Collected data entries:
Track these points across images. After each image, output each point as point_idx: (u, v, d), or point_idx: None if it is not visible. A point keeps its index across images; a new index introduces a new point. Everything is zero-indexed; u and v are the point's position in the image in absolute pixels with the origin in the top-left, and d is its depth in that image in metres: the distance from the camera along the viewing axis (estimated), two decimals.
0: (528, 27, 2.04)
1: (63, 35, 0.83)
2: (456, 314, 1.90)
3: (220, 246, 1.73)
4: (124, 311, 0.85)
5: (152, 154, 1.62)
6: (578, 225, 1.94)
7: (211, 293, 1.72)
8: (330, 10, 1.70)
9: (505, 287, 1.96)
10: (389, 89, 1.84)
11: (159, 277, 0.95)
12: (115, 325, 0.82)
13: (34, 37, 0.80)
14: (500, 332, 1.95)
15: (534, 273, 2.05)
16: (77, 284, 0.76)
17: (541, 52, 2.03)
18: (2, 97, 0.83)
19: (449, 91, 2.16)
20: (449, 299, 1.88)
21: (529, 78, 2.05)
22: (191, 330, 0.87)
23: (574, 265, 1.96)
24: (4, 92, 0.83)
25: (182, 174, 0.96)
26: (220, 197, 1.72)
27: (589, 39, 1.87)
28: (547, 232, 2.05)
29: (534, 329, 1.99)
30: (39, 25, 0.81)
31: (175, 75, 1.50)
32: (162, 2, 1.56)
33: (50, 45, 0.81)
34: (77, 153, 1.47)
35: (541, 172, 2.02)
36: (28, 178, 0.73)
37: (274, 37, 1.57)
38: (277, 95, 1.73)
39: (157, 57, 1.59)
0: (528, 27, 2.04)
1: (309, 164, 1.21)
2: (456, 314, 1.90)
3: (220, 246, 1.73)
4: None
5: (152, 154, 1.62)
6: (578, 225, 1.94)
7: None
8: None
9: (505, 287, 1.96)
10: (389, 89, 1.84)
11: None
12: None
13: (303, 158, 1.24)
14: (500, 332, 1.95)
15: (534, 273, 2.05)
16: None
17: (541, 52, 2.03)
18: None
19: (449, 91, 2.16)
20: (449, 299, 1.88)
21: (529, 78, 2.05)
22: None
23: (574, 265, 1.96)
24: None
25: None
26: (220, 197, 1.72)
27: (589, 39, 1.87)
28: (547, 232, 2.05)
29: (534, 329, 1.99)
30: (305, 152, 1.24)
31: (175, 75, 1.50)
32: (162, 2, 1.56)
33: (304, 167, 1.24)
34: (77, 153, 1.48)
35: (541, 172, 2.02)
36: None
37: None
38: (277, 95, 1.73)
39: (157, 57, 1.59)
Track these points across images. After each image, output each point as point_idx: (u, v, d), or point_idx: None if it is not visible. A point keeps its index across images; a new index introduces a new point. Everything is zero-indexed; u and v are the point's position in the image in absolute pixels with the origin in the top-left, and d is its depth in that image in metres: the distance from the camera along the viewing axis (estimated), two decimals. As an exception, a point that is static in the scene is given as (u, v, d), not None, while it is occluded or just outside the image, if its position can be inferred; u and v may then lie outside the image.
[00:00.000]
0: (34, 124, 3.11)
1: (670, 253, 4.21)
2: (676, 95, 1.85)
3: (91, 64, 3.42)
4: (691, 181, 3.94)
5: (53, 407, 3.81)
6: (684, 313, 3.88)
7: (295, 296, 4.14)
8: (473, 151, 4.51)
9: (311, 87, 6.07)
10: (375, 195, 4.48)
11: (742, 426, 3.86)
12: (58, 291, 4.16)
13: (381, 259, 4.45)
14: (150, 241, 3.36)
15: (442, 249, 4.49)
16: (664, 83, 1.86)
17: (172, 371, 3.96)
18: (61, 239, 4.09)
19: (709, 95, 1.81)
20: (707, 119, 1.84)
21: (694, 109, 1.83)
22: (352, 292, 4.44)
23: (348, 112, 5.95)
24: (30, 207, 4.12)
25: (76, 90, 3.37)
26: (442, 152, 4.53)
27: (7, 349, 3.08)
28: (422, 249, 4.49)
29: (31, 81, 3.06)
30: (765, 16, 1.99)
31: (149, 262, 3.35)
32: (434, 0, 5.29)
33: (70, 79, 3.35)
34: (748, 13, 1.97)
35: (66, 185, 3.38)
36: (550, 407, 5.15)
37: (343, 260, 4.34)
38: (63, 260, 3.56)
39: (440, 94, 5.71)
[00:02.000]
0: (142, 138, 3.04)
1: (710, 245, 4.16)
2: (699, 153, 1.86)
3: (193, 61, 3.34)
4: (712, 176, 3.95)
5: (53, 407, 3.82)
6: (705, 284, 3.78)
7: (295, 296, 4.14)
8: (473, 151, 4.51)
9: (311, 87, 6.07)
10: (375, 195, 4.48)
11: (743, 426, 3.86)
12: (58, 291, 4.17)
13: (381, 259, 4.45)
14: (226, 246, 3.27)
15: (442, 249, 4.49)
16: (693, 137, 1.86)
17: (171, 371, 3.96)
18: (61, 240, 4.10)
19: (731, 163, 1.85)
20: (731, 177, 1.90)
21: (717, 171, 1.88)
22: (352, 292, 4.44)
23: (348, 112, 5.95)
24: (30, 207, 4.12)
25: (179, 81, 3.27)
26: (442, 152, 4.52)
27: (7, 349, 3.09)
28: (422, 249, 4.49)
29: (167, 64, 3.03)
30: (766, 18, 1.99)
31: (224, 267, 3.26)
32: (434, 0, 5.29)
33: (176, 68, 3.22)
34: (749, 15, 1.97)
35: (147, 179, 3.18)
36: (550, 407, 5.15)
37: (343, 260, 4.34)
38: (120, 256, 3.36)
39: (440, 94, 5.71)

→ **PROBLEM STATEMENT**
The answer must consist of all the entries, copied exactly.

→ **COMPLETED EXERCISE**
Track these points across images. After each image, output each point as point_idx: (u, v, d), or point_idx: None if it is not visible. A point keeps its index across images; a new index introduces a new point. Everything is zero-indexed; u and v are the point's position in the image in absolute pixels with the origin in the top-left, and d is its depth in that image in metres: the distance from the camera along the viewing axis (estimated), two decimals.
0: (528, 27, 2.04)
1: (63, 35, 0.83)
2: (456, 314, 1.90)
3: (220, 246, 1.73)
4: (124, 311, 0.85)
5: (152, 154, 1.62)
6: (578, 225, 1.94)
7: (211, 293, 1.72)
8: (330, 10, 1.70)
9: (505, 287, 1.96)
10: (389, 89, 1.84)
11: (159, 277, 0.95)
12: (115, 325, 0.82)
13: (34, 37, 0.80)
14: (500, 332, 1.95)
15: (534, 273, 2.05)
16: (77, 284, 0.76)
17: (541, 52, 2.03)
18: (2, 97, 0.83)
19: (449, 91, 2.16)
20: (449, 299, 1.88)
21: (529, 78, 2.05)
22: (191, 330, 0.87)
23: (574, 265, 1.96)
24: (4, 92, 0.83)
25: (182, 174, 0.96)
26: (220, 197, 1.72)
27: (589, 39, 1.87)
28: (547, 232, 2.05)
29: (534, 329, 1.99)
30: (39, 25, 0.81)
31: (175, 75, 1.50)
32: (162, 2, 1.56)
33: (50, 45, 0.81)
34: (77, 153, 1.47)
35: (541, 172, 2.02)
36: (28, 178, 0.73)
37: (274, 37, 1.57)
38: (277, 95, 1.73)
39: (157, 57, 1.59)
0: (528, 27, 2.04)
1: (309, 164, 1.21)
2: (456, 314, 1.90)
3: (220, 246, 1.73)
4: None
5: (152, 154, 1.62)
6: (578, 225, 1.94)
7: None
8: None
9: (505, 287, 1.96)
10: (389, 89, 1.84)
11: None
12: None
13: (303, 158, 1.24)
14: (500, 332, 1.95)
15: (534, 273, 2.05)
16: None
17: (541, 52, 2.03)
18: None
19: (449, 91, 2.16)
20: (449, 299, 1.88)
21: (529, 78, 2.05)
22: None
23: (574, 265, 1.96)
24: None
25: None
26: (220, 197, 1.72)
27: (589, 39, 1.87)
28: (547, 232, 2.05)
29: (534, 329, 1.99)
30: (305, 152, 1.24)
31: (175, 75, 1.50)
32: (162, 2, 1.56)
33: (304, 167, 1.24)
34: (77, 153, 1.48)
35: (541, 172, 2.02)
36: None
37: None
38: (277, 95, 1.73)
39: (157, 57, 1.59)
Track these points across images. After each image, output each point as point_idx: (u, v, d), or point_idx: None if it is not visible. A point keeps its index across images; a new index introduces a new point. Everything is zero-indexed; u and v are the point's position in the image in absolute pixels with the origin in the top-left, and d is its depth in that image in metres: the distance from the camera along the viewing axis (estimated), two decimals. As an exception, a point that is static in the scene is given as (u, v, d), not None, while it is occluded or just outside the image, if its position can be inferred; u and v may then lie outside the image.
[00:00.000]
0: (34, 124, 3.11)
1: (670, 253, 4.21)
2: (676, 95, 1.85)
3: (91, 64, 3.42)
4: (691, 181, 3.94)
5: (53, 407, 3.81)
6: (684, 313, 3.88)
7: (295, 296, 4.14)
8: (473, 151, 4.51)
9: (311, 87, 6.07)
10: (375, 195, 4.48)
11: (742, 426, 3.86)
12: (58, 291, 4.16)
13: (381, 259, 4.45)
14: (150, 241, 3.36)
15: (442, 249, 4.49)
16: (664, 83, 1.86)
17: (172, 371, 3.96)
18: (61, 239, 4.09)
19: (709, 95, 1.81)
20: (707, 119, 1.84)
21: (694, 109, 1.83)
22: (352, 292, 4.44)
23: (348, 112, 5.95)
24: (30, 207, 4.12)
25: (76, 90, 3.37)
26: (442, 152, 4.53)
27: (7, 349, 3.08)
28: (422, 249, 4.49)
29: (31, 81, 3.06)
30: (765, 16, 1.99)
31: (149, 262, 3.35)
32: (434, 0, 5.29)
33: (70, 79, 3.35)
34: (748, 13, 1.97)
35: (66, 185, 3.38)
36: (550, 407, 5.15)
37: (343, 260, 4.34)
38: (63, 260, 3.56)
39: (440, 94, 5.71)
[00:02.000]
0: (142, 138, 3.04)
1: (710, 245, 4.16)
2: (699, 153, 1.86)
3: (193, 61, 3.34)
4: (712, 176, 3.95)
5: (53, 407, 3.82)
6: (705, 284, 3.78)
7: (295, 296, 4.14)
8: (473, 151, 4.51)
9: (311, 87, 6.07)
10: (375, 195, 4.48)
11: (743, 426, 3.86)
12: (58, 291, 4.17)
13: (381, 259, 4.45)
14: (226, 246, 3.27)
15: (442, 249, 4.49)
16: (693, 137, 1.86)
17: (171, 371, 3.96)
18: (61, 240, 4.10)
19: (731, 163, 1.85)
20: (731, 177, 1.90)
21: (717, 171, 1.88)
22: (352, 292, 4.44)
23: (348, 112, 5.95)
24: (30, 207, 4.12)
25: (179, 81, 3.27)
26: (442, 152, 4.52)
27: (7, 349, 3.09)
28: (422, 249, 4.49)
29: (167, 64, 3.03)
30: (766, 18, 1.99)
31: (224, 267, 3.26)
32: (434, 0, 5.29)
33: (176, 68, 3.22)
34: (749, 15, 1.97)
35: (147, 179, 3.18)
36: (550, 407, 5.15)
37: (343, 260, 4.34)
38: (120, 256, 3.36)
39: (440, 94, 5.71)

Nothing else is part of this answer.